148*148 Michael and Joseph are attempting to unwind the alternative decree on the basis the trial court erred in doing the very thing Michael and Joseph asked the court to do. To approve their belated request would invite the very trifling with the courts the doctrine of estoppel to contest jurisdiction seeks to prevent. (See Lovett v. Carrasco, supra, 63 Cal.App.4th at pp. 54-55 [allowing a litigant to stipulate to a procedure in excess of jurisdiction and then challenge the procedure on appeal, would permit the parties “`”`to trifle with the courts'”‘”]; Law Offices of Ian Herzog v. Law Offices of Joseph M. Fredrics, supra, 61 Cal.App.4th at p. 680 [defendant’s stipulation the court could order the parties to arbitration estopped him from attacking arbitration award on that basis]; see also Kristine H. v. Lisa R., supra, 37 Cal.4th at p. 166; Mt. Holyoke Homes, LP v. California Coastal Com., supra, 167 Cal.App.4th at p. 842; In re Marriage of Jackson (2006) 136 Cal.App.4th 980, 989 [39 Cal.Rptr.3d 365]; Conservatorship of O’Connor, supra, 48 Cal.App.4th at p. 1092.)
C. Leonard Lacked Standing To Assert His Cause of Action for Breach of Fiduciary Duty
Michael and Joseph contend Leonard did not have standing to assert an individual cause of action against them for breach of fiduciary duty because Leonard sought and received an award of damages to the Sage Automotive Group and not to himself. Leonard contends that he suffered an individual injury and that, in any event, close corporations like those comprising the Sage Automotive Group are not subject to the derivative action rule. Michael and Joseph have the better argument: The allegations in Leonard’s complaint, the evidence at trial, and the court’s findings show Leonard’s causes of action were derivative.
149*149 1. Applicable Law
“[M]ajority shareholders, either singly or acting in concert to accomplish a joint purpose, have a fiduciary responsibility to the minority and to the corporation to use their ability to control the corporation in a fair, just, and equitable manner. Majority shareholders may not use their power to control corporate activities to benefit themselves alone or in a manner detrimental to the minority. Any use to which they put the corporation or their power to control the corporation must benefit all shareholders proportionately and must not conflict with the proper conduct of the corporation’s business.” (Jones v. H. F. Ahmanson & Co. (1969) 1 Cal.3d 93, 108 [81 Cal.Rptr. 592, 460 P.2d 464] (Jones); accord, Sheley v. Harrop (2017) 9 Cal.App.5th 1147, 1171 [215 Cal.Rptr.3d 606]; see § 17704.09 [describing the fiduciary duties of members and managers of a limited liability company]; Feresi v. The Livery, LLC (2014) 232 Cal.App.4th 419, 425 [182 Cal.Rptr.3d 169] [same]; Everest Investors 8 v. McNeil Partners (2003) 114 Cal.App.4th 411, 424-425 [8 Cal.Rptr.3d 31] [describing the fiduciary obligations in a partnership].)

▸ **Stored rows**

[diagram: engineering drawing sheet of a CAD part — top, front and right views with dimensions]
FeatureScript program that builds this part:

...

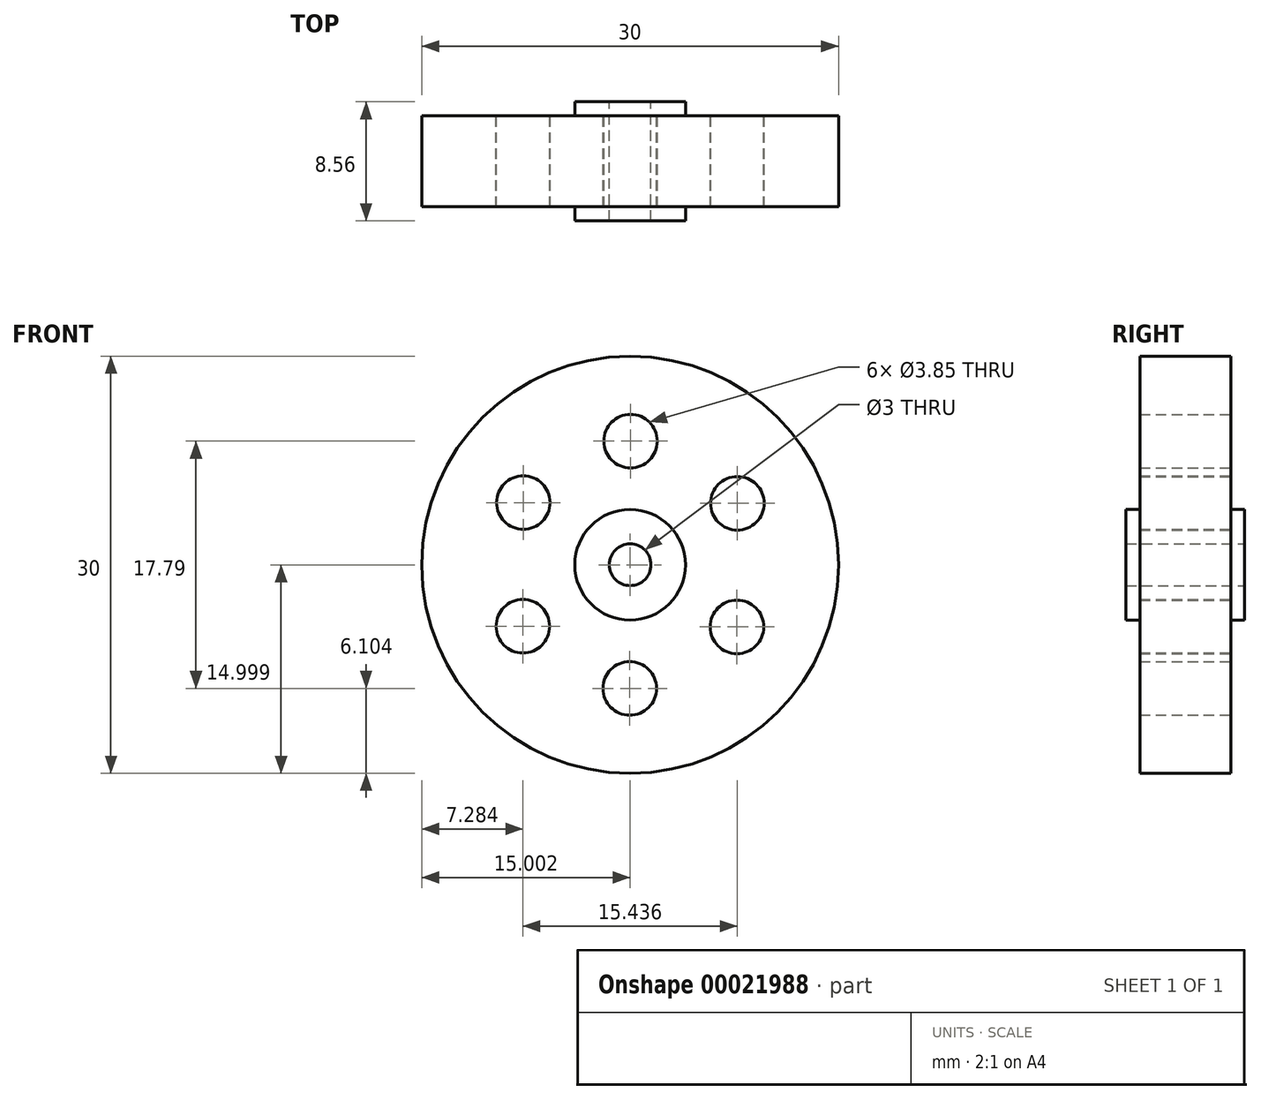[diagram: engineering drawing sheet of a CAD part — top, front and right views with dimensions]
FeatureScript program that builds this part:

▸ **Direction**
From the court opinion excerpt, list every cited case that is given a year in parentheses, with that year. The records were drawn from a different source than the court opinion excerpt.

▸ **The result**
- In re Marriage of Jackson (2006)
- Jones v. H. F. Ahmanson & Co. (1969)
- Sheley v. Harrop (2017)
- Feresi v. The Livery, LLC (2014)
- Everest Investors 8 v. McNeil Partners (2003)